GM’s assembly-line, bulk-building abilities allowed the giant automaker to make its buses with a heavy, solid steel frame, Gunn says.

But in the 1980s, when many large transit systems began to buy locally made vehicles, GM pulled out of the bus business. The TTC has been buying its buses from Orion Bus Industries and New Flyer Industries Ltd. for more than a decade.

And the newer buses, like the Ontario-built Orion, are made with lighter tubular carbon steel, which TTC mechanics say collects moisture inside and rots relatively quickly.

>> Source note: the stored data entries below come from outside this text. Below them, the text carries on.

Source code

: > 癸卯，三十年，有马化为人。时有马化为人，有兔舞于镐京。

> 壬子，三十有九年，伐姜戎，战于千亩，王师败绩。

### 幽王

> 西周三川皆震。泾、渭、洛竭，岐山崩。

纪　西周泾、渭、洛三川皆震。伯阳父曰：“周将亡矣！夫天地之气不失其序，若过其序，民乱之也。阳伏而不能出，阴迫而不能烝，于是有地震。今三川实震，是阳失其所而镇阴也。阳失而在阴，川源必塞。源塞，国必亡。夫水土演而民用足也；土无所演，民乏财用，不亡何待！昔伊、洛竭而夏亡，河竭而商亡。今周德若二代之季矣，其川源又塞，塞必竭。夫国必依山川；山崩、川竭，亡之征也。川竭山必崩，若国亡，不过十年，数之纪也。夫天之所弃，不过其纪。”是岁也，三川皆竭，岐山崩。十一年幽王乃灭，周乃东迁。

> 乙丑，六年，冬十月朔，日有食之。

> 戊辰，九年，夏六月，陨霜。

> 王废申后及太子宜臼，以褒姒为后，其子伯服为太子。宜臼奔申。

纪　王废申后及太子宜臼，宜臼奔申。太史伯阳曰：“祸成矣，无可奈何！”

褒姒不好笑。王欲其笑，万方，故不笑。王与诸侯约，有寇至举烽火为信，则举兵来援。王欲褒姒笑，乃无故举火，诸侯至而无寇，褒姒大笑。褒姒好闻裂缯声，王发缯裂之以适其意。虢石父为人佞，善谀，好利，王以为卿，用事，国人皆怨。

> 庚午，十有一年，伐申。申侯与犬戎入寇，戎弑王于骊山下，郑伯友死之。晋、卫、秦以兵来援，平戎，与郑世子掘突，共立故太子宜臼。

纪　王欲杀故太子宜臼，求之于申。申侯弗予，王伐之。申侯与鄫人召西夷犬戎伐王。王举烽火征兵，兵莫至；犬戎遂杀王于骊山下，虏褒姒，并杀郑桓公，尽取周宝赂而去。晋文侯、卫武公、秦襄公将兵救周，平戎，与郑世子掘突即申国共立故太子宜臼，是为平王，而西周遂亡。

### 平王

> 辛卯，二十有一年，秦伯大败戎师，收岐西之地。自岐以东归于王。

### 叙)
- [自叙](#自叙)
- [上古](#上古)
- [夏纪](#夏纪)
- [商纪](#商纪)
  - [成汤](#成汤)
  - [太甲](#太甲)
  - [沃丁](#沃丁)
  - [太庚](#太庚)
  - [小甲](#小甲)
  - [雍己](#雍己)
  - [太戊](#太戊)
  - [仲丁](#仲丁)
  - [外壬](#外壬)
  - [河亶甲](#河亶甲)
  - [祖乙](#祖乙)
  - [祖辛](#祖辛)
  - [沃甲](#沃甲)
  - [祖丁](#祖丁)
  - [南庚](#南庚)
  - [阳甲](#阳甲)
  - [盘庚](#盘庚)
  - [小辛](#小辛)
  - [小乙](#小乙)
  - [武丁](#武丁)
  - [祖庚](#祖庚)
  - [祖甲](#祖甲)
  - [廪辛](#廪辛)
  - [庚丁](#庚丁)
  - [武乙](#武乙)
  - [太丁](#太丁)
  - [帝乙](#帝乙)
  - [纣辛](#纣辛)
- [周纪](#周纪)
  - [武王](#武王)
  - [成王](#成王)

“They went to the soft carbon steel construction, which is easier to piece together when you’re making the bus, but that tubular steel is a disaster,” Gunn says.

“When we pull these buses (into the garage) at 10 or 11 years of age, they’re rotted right out. There’s just pieces missing. The frame will be cracked. It’s really bad.”

The frames can be repaired, but the buses are out of commission while they are being fixed. And although the TTC is about to buy some stainless-steel frame buses from Nova Bus Corp., those buses are expensive and do not have low-floored handicap access, Gunn says.

So the 2000-series buses will fill a gap, says Rick Cornacchia, deputy general manager of the TTC’s surface operations. “There’s over 600 GMs in our fleet and eventually what’s going to happen is when all those GMs hit 18 years, they’re going to become part of the 2000 series,” he said. The TTC purchased its last GM bus in 1987, but most were acquired in the early 1980s.

“The appropriate term is extended-life buses. We’re moving their life span from 18 to 24 years or more, but we call them the graveyard buses,” he said.

The TTC plans to have 10 more rebuilt buses in use this year, he said, and a total of 550 by 2002. There are 1,250 TTC buses on the city’s streets.